Il entre dans la mosquée et revient accompagné d’une personne d’un certain âge, qui ne porte ni barbe ni kamis.
« Ce sont tous les habitants du quartier qui se sont élevés pour protester contre l’ouverture de ce lieu de culte au milieu des habitations. Ce qui se passe là-bas est une honte et une offense aux musulmans. Nous avons trouvé une vieille en train d’embrasser une croix. Cette église est mitoyenne d’un CEM. Ils peuvent proposer de l’argent ou des téléphones portables aux élèves pour gagner leur sympathie et les enrôler.
On ne les laissera pas exercer leur culte, même avec une autorisation. Il y a la mosquée pour ceux qui veulent prier Dieu. Nous sommes en terre d’islam. » D’autres témoignages mettent en avant les désagréments causés par les membres de cette église aux riverains. « Parfois, ils mettent de la musique à pleins décibels.
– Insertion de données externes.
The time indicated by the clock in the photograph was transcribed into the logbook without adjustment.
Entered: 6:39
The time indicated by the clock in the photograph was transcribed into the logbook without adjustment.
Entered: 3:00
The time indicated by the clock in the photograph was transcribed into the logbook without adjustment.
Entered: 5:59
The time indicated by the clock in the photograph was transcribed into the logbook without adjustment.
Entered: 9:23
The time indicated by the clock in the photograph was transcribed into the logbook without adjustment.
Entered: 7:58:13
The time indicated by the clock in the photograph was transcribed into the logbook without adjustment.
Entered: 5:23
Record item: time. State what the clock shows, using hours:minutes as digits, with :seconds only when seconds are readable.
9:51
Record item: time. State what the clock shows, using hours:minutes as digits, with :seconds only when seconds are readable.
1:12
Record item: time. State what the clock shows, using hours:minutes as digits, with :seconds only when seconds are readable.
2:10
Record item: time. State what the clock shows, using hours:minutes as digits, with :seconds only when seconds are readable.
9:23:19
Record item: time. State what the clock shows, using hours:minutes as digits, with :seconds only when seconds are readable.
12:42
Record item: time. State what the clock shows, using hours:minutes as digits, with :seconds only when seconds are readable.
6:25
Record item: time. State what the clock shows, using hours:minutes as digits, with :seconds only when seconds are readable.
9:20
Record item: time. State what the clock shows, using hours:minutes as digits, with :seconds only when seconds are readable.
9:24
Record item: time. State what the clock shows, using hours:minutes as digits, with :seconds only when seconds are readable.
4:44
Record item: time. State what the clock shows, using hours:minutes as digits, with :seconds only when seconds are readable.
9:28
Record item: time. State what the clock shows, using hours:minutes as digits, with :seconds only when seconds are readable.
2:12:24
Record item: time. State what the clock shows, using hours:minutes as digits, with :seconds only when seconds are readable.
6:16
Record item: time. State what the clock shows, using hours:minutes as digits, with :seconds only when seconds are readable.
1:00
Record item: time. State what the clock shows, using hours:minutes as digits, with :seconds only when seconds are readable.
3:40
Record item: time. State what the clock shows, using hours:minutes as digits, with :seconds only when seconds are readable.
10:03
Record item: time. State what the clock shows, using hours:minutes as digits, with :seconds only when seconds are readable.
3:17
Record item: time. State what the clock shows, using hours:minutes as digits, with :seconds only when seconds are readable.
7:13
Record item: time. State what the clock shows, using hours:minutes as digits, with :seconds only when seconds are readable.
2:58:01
Et puis, il y a trop d’étrangers qui passent dans notre quartier. On ne peut pas tolérer ces choses », fait remarquer un citoyen.
« Qu’ils partent ailleurs »
Un autre, accosté à la sortie de la mosquée, dit pour sa part : « Si c’était ailleurs, on aurait fermé les yeux, mais ici non ! Qu’ils partent ailleurs, dans des coins plus adéquats pour ce genre d’activités. Ils causent des préjudices aux habitants avec leurs pratiques et leur mixité. D’ailleurs, une femme dont la maison est mitoyenne de ce lieu de culte veut vendre son logement et déménager. »
Contacté par téléphone, M. Krirèche, pasteur de l’église Tafat, accuse un groupe d’« islamistes » et non pas tous les habitants de la cité d’être derrière l’empêchement du déroulement du culte hebdomadaire dans cet espace.
« Nous sommes une association agréée, affiliée à l’Eglise protestante d’Algérie. Les locaux où nous activons ont été mis à notre disposition par un privé. Nous recevons jusqu’à 300 personnes. Les autorités doivent réagir car on nous refuse toujours l’accès. Qu’on nous règle définitivement ce problème. Nous n’avons pas envie d’arriver à l’affrontement. Si on a le droit d’exercer notre culte, qu’on nous le dise.
Si les autorités veulent dissoudre notre association par voie de justice, qu’elles le fassent. » S’agissant de certaines accusations soulevées par des riverains, il répond : « Oui, ça nous arrive d’utiliser la musique dans les louanges. Mais si on noud avait demandé d’arrêter cela, on l’aurait fait sans aucun problème. » « Ce n’est qu’un prétexte », conclut M. Krirèche qui souhaite « un règlement rapide de ce problème ».